A few decades ago, Harlow Shapley, a noted astronomer, made an interesting admission that still defines the predicament that evolutionists have always faced: “We appear, therefore, to be rather helpless with regard to explaining the origin of the universe. But once it is set going, we can do a little better at interpretation” (The Evolution of Life, Vol. 1).
Once evolution is allowed the assumption of an orderly universe favorable for life, they “do a little better” in explaining how life might have evolved. However, the origin of such a universe can never be assumed—it simply could not have occurred without detailed, creative forethought.
There is an intelligent mind behind the origin of the universe. And this Personage unabashedly states that He had a purpose for doing so, proclaiming His power, authority and sovereignty to carry out His will.

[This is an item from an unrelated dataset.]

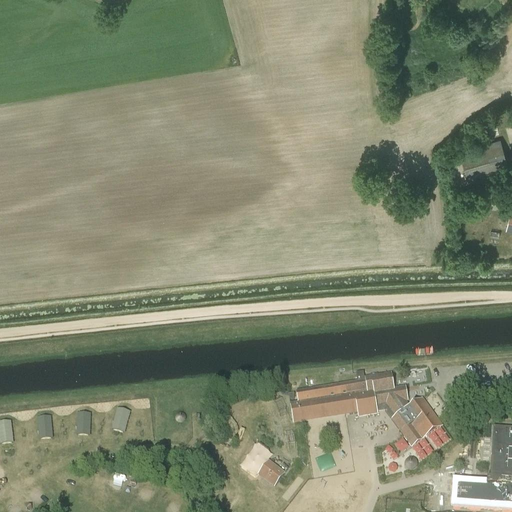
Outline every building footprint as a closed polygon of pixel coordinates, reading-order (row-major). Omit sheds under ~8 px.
[(459,152),(469,184),(510,172),(500,140),(459,152)] [(364,378),(365,382),(367,394),(374,394),(395,389),(394,389),(392,374),(364,378)] [(384,410),(392,422),(395,419),(386,406),(385,406),(383,397),(396,396),(395,389),(374,394),(367,394),(365,382),(296,393),(298,404),(290,405),(293,423),(356,413),(357,417),(377,414),(377,412),(384,410)] [(395,419),(392,422),(412,449),(427,438),(442,427),(422,400),(411,408),(406,402),(408,402),(406,388),(395,389),(396,396),(383,397),(385,406),(386,406),(395,419)] [(119,409),(112,430),(125,434),(132,413),(119,409)] [(78,414),(77,437),(91,437),(91,414),(78,414)] [(40,440),(53,440),(52,417),(39,418),(40,440)] [(0,422),(0,432),(1,445),(14,444),(13,422),(0,422)] [(511,487),(511,429),(493,428),(493,439),(494,439),(492,465),(491,465),(490,476),(487,476),(487,478),(490,478),(490,481),(490,484),(487,484),(487,486),(511,487)] [(316,459),(320,468),(329,465),(326,456),(316,459)] [(269,461),(257,476),(274,489),(285,474),(269,461)] [(116,477),(113,486),(125,489),(127,480),(116,477)] [(32,498),(37,507),(48,499),(42,491),(32,498)]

Isaiah 45:12 states, “I have made the earth, and created man upon it: I, even My hands, have stretched out the heavens, and all their host have I commanded.” Then, in verse 18, He continues, “For thus says the Lord that created the heavens; God Himself that formed the earth and made it; He has established it, He created it not in vain, He formed it to be inhabited: I am the Lord; and there is none else.”
One method by which we can prove the existence of this Being is to recognize that any and all hypotheses for the existence of a creation without a Creator have been overwhelmingly flawed—in every case!
The One who brought the creation together asserts that He “stretches out the heavens as a curtain, and spreads them out as a tent to dwell in” (Isa. 40:22). Then, in verse 26, He declares, “Lift up your eyes on high, and behold who has created these things, that brings out their host by number: He calls them all by names by the greatness of His might, for that He is strong in power; not one fails.” To those whose minds are receptive, God leaves no doubt as being the Author of the entire creation. Those who prefer alternate theories He leaves to their own devices—for now.
At a future time when God reveals Himself to the world in general, mankind will understand who this Creator is and why their minds were previously closed to accept and submit to His ways. Yet, those who seek to learn of Him now, and prove His existence, stand to gain more than just the understanding of the origin of the universe. That is only the starting point. It opens up possibilities so transcendent that it answers questions mankind has not yet begun to ask!